Information shown Start Marker

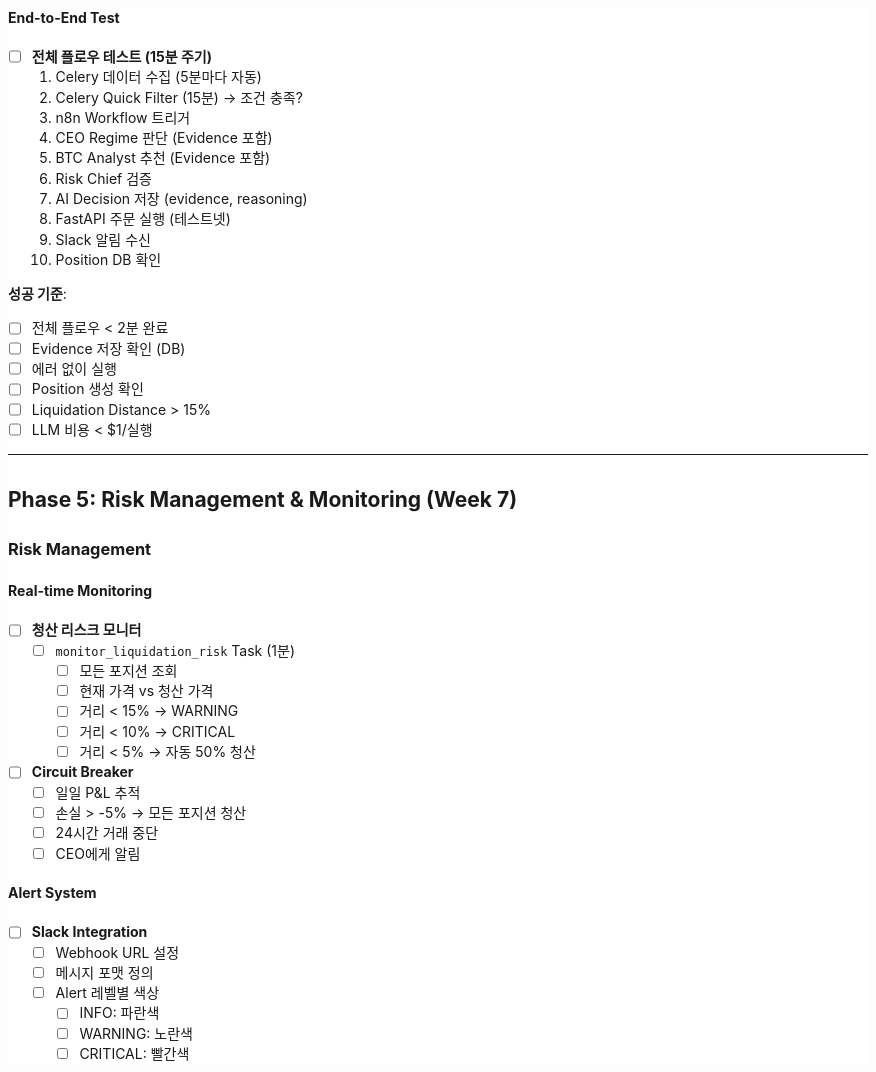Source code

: #### End-to-End Test
- [ ] **전체 플로우 테스트 (15분 주기)**
  1. Celery 데이터 수집 (5분마다 자동)
  2. Celery Quick Filter (15분) → 조건 충족?
  3. n8n Workflow 트리거
  4. CEO Regime 판단 (Evidence 포함)
  5. BTC Analyst 추천 (Evidence 포함)
  6. Risk Chief 검증
  7. AI Decision 저장 (evidence, reasoning)
  8. FastAPI 주문 실행 (테스트넷)
  9. Slack 알림 수신
  10. Position DB 확인

**성공 기준**:
- [ ] 전체 플로우 < 2분 완료
- [ ] Evidence 저장 확인 (DB)
- [ ] 에러 없이 실행
- [ ] Position 생성 확인
- [ ] Liquidation Distance > 15%
- [ ] LLM 비용 < $1/실행

---

## Phase 5: Risk Management & Monitoring (Week 7)

### Risk Management

#### Real-time Monitoring
- [ ] **청산 리스크 모니터**
  - [ ] `monitor_liquidation_risk` Task (1분)
    - [ ] 모든 포지션 조회
    - [ ] 현재 가격 vs 청산 가격
    - [ ] 거리 < 15% → WARNING
    - [ ] 거리 < 10% → CRITICAL
    - [ ] 거리 < 5% → 자동 50% 청산

- [ ] **Circuit Breaker**
  - [ ] 일일 P&L 추적
  - [ ] 손실 > -5% → 모든 포지션 청산
  - [ ] 24시간 거래 중단
  - [ ] CEO에게 알림

#### Alert System
- [ ] **Slack Integration**
  - [ ] Webhook URL 설정
  - [ ] 메시지 포맷 정의
  - [ ] Alert 레벨별 색상
    - [ ] INFO: 파란색
    - [ ] WARNING: 노란색
    - [ ] CRITICAL: 빨간색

Information shown End Marker

▶ **Job**: Would you please write out, exactly and with no other lines, the stretch of the listing above from the line containing "## Phase 5: Risk" through the line containing "- [ ] 거리 < 10% → CRITICAL"?

▶ **Solution to this exercise**:
## Phase 5: Risk Management & Monitoring (Week 7)

### Risk Management

#### Real-time Monitoring
- [ ] **청산 리스크 모니터**
  - [ ] `monitor_liquidation_risk` Task (1분)
    - [ ] 모든 포지션 조회
    - [ ] 현재 가격 vs 청산 가격
    - [ ] 거리 < 15% → WARNING
    - [ ] 거리 < 10% → CRITICAL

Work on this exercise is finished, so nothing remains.